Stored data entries

***

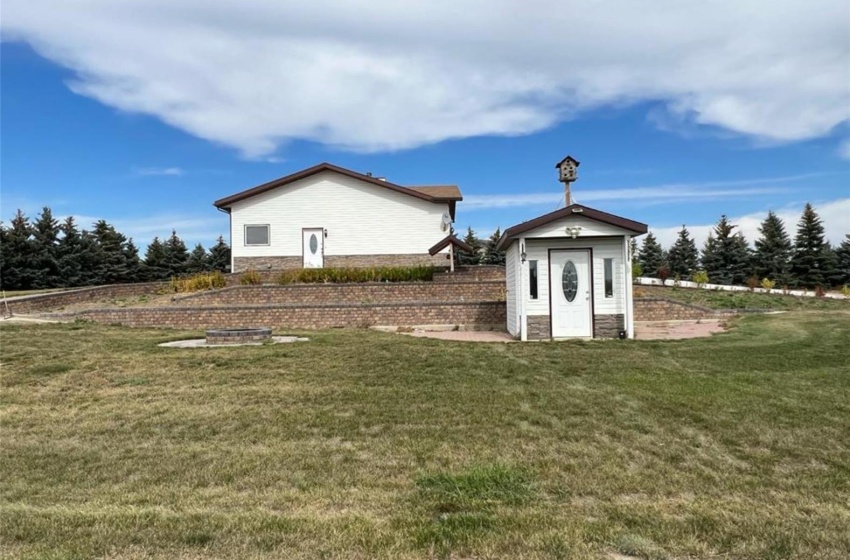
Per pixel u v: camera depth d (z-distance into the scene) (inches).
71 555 118.1
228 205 929.5
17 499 158.7
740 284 1551.4
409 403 257.1
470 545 123.5
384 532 130.4
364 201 933.8
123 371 327.9
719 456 189.8
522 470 174.7
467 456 189.2
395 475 173.6
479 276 800.3
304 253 928.9
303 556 118.4
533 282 488.4
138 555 118.9
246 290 679.7
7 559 116.6
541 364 344.8
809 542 126.8
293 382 300.7
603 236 481.7
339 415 239.9
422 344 418.9
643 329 543.2
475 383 295.3
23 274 1259.8
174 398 271.9
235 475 175.6
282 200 932.0
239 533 129.8
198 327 564.4
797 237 1545.3
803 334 457.1
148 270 1599.4
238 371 327.0
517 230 481.7
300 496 157.0
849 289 1030.4
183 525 134.6
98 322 551.2
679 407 245.4
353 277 764.0
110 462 189.9
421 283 700.0
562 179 574.6
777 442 202.5
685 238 1700.3
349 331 519.8
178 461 189.5
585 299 486.0
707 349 399.2
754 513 144.0
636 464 181.9
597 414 236.5
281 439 211.3
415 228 936.9
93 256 1419.8
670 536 128.9
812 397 263.9
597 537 127.5
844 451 194.4
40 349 383.9
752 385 288.8
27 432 225.0
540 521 137.0
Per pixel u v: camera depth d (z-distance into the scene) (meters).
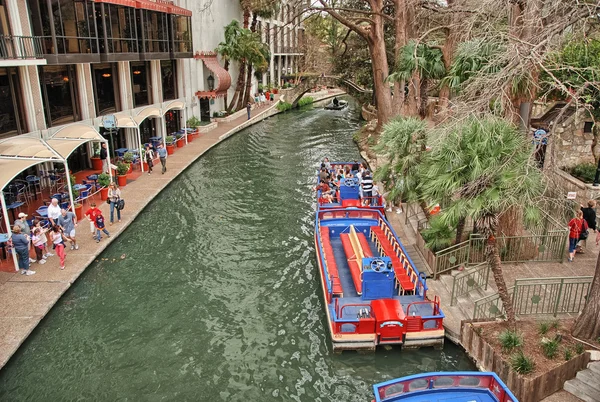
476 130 9.98
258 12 43.75
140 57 28.33
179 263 16.02
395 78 20.91
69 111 23.14
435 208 16.16
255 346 11.88
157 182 23.95
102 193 20.78
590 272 13.02
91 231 16.97
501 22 13.48
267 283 14.91
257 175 26.91
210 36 42.28
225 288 14.58
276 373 10.91
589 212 13.95
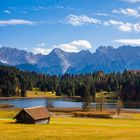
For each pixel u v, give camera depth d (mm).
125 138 74688
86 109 191875
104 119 142750
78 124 112500
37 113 112188
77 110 193375
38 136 75875
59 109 198250
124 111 192375
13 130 88562
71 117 152750
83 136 76938
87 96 198750
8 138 72312
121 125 114250
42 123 112438
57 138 73312
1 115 145875
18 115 112000
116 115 161125
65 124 111500
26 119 110875
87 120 132125
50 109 197375
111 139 73062
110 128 100188
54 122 119500
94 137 75625
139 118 152750
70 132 85312
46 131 86688
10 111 170125
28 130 88625
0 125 103688
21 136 75500
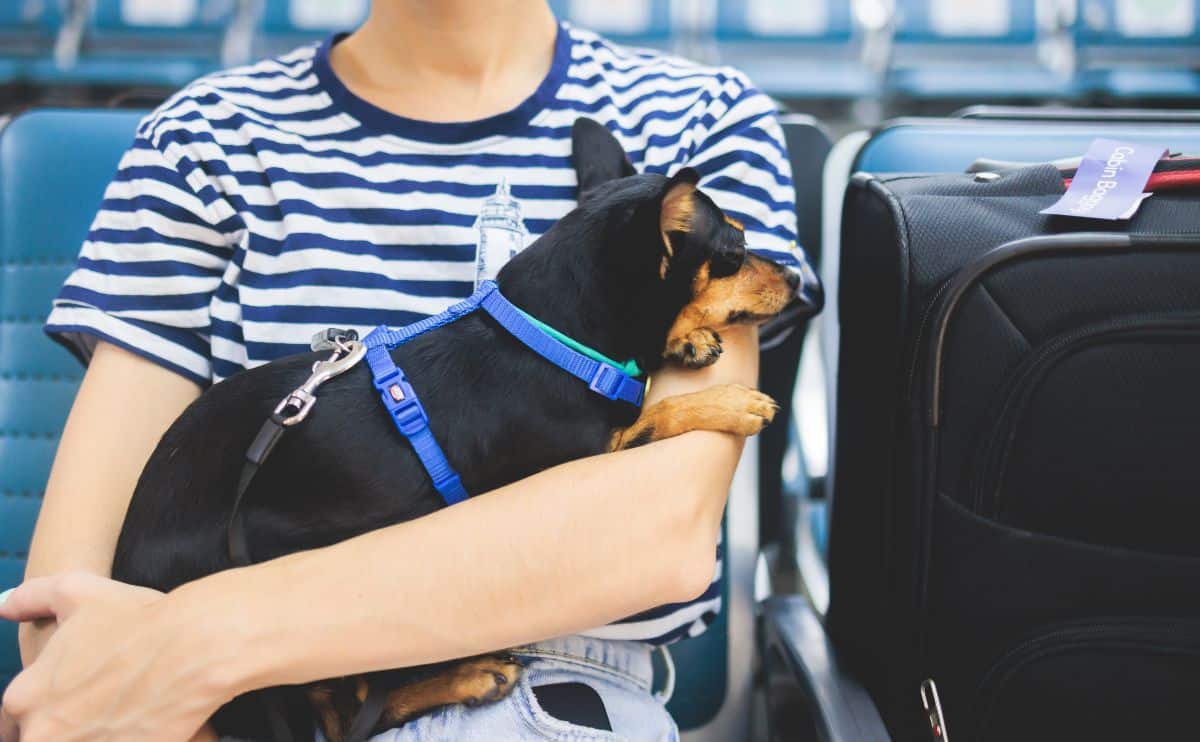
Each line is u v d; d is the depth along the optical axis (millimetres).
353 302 1069
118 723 846
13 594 921
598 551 867
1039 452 990
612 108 1165
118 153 1454
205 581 878
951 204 1067
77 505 998
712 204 1058
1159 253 963
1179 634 995
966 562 1025
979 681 1044
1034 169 1092
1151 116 1457
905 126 1421
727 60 4098
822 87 3951
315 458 970
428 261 1090
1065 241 971
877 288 1112
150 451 1047
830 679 1193
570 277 1021
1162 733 1022
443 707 962
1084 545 999
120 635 859
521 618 863
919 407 1031
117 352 1066
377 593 853
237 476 972
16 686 867
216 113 1119
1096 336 961
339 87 1133
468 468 969
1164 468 975
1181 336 953
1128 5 4020
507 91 1156
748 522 1470
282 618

***

§ To do
Quote each record exactly as it stands, minus the pictures.

§ Result for this exercise
Per pixel u v: camera depth d (z-distance into the scene) (inches).
71 555 118.1
228 205 929.5
17 499 158.7
740 284 1551.4
409 403 257.1
470 545 123.5
384 532 130.4
364 201 933.8
123 371 327.9
719 456 189.8
522 470 174.7
467 456 189.2
395 475 173.6
479 276 800.3
304 253 928.9
303 556 118.4
533 282 488.4
138 555 118.9
246 290 679.7
7 559 116.6
541 364 344.8
809 542 126.8
293 382 300.7
603 236 481.7
339 415 239.9
422 344 418.9
643 329 543.2
475 383 295.3
23 274 1259.8
174 398 271.9
235 475 175.6
282 200 932.0
239 533 129.8
198 327 564.4
797 237 1545.3
803 334 457.1
148 270 1599.4
238 371 327.0
517 230 481.7
300 496 157.0
849 289 1030.4
183 525 134.6
98 322 551.2
679 407 245.4
353 277 764.0
110 462 189.9
421 283 700.0
562 179 574.6
777 442 202.5
685 238 1700.3
349 331 519.8
178 461 189.5
585 299 486.0
707 349 399.2
754 513 144.0
636 464 181.9
597 414 236.5
281 439 211.3
415 228 936.9
93 256 1419.8
670 536 128.9
812 397 263.9
597 537 127.5
844 451 194.4
40 349 383.9
752 385 288.8
27 432 225.0
540 521 137.0
Per pixel u v: camera depth d (z-distance into the scene) (meters).
476 130 9.98
258 12 43.75
140 57 28.33
179 263 16.02
395 78 20.91
69 111 23.14
435 208 16.16
255 346 11.88
157 182 23.95
102 193 20.78
590 272 13.02
91 231 16.97
501 22 13.48
267 283 14.91
257 175 26.91
210 36 42.28
225 288 14.58
276 373 10.91
589 212 13.95
For each pixel u v, give camera depth d (mm).
125 138 74688
86 109 191875
104 119 142750
78 124 112500
37 113 112188
77 110 193375
38 136 75875
59 109 198250
124 111 192375
13 130 88562
71 117 152750
83 136 76938
87 96 198750
8 138 72312
121 125 114250
42 123 112438
57 138 73312
1 115 145875
18 115 112000
116 115 161125
65 124 111500
26 119 110875
87 120 132125
50 109 197375
111 139 73062
110 128 100188
54 122 119500
94 137 75625
139 118 152750
70 132 85312
46 131 86688
10 111 170125
28 130 88625
0 125 103688
21 136 75500
Each line is u v d; d is the depth along the optical axis (millimetres).
353 302 1069
118 723 846
13 594 921
598 551 867
1039 452 990
612 108 1165
118 153 1454
205 581 878
951 204 1067
77 505 998
712 204 1058
1159 253 963
1179 634 995
966 562 1025
979 681 1044
1034 169 1092
1151 116 1457
905 126 1421
727 60 4098
822 87 3951
315 458 970
428 261 1090
1065 241 971
877 288 1112
150 451 1047
830 679 1193
570 277 1021
1162 733 1022
443 707 962
1084 545 999
120 635 859
521 618 863
919 407 1031
117 352 1066
377 593 853
237 476 972
16 686 867
216 113 1119
1096 336 961
339 87 1133
468 468 969
1164 468 975
1181 336 953
1128 5 4020
507 91 1156
748 522 1470
282 618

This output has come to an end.